REQUIRED WORK
Reproduce the listing below in full and without alteration, apart from its pictures.

MATERIALS PROVIDED
################

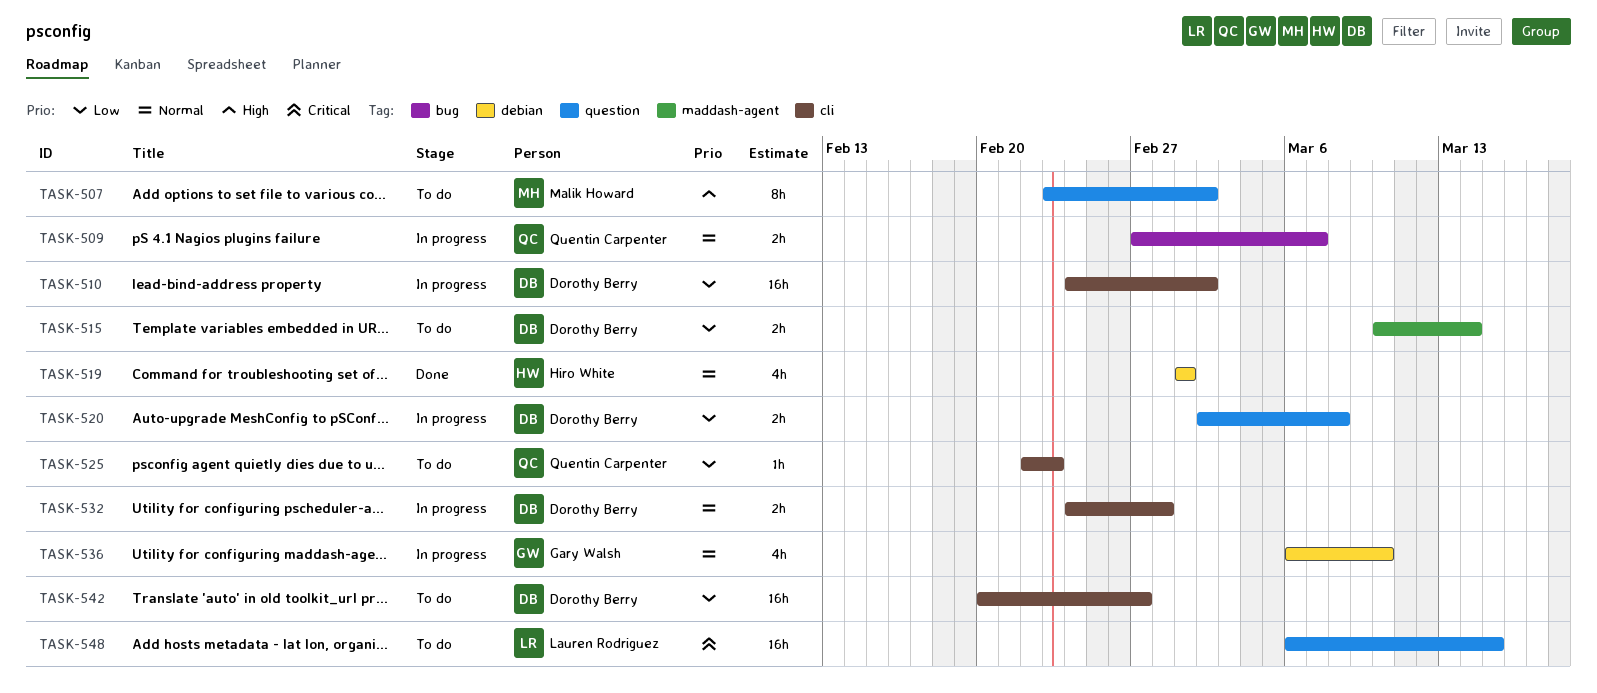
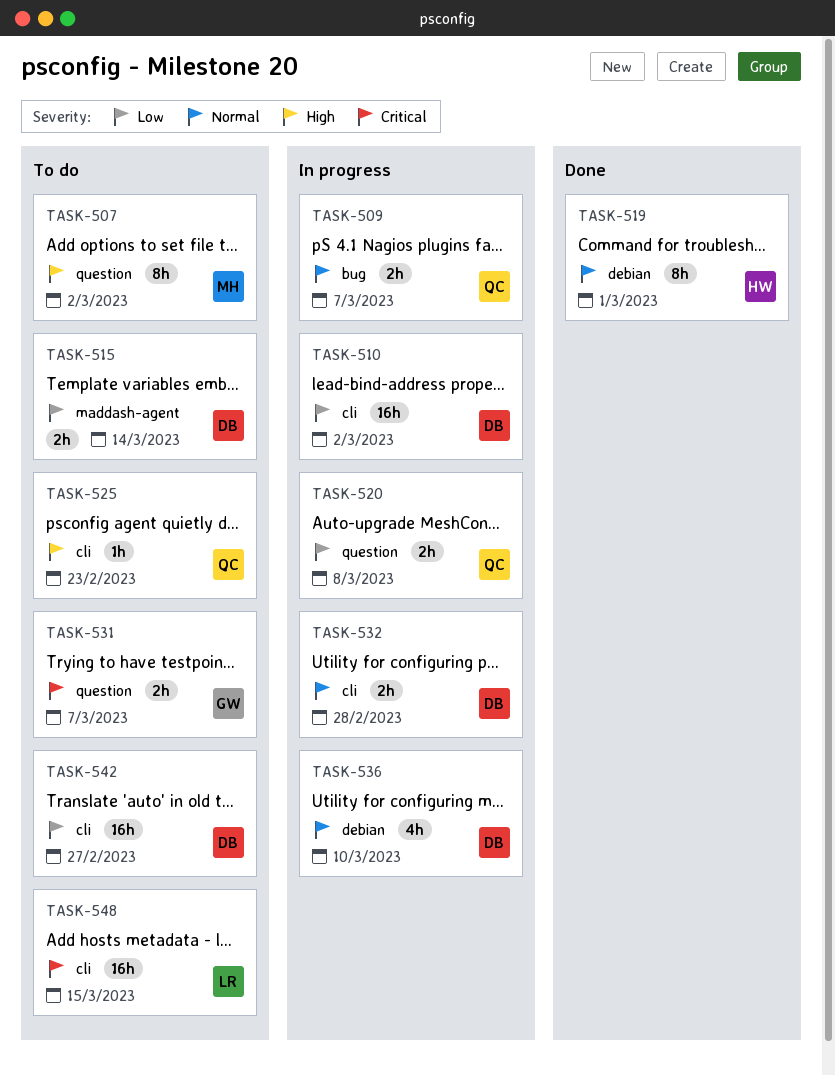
TASK-519, estimate: 4h -> 8h
TASK-520, owner: Dorothy Berry -> Quentin Carpenter
TASK-525, priority: Low -> High
TASK-531: none -> present
TASK-536, owner: Gary Walsh -> Dorothy Berry
TASK-548, label: question -> cli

################

RESULT
TASK-519, estimate: 4h -> 8h
TASK-520, owner: Dorothy Berry -> Quentin Carpenter
TASK-525, priority: Low -> High
TASK-531: none -> present
TASK-536, owner: Gary Walsh -> Dorothy Berry
TASK-548, label: question -> cli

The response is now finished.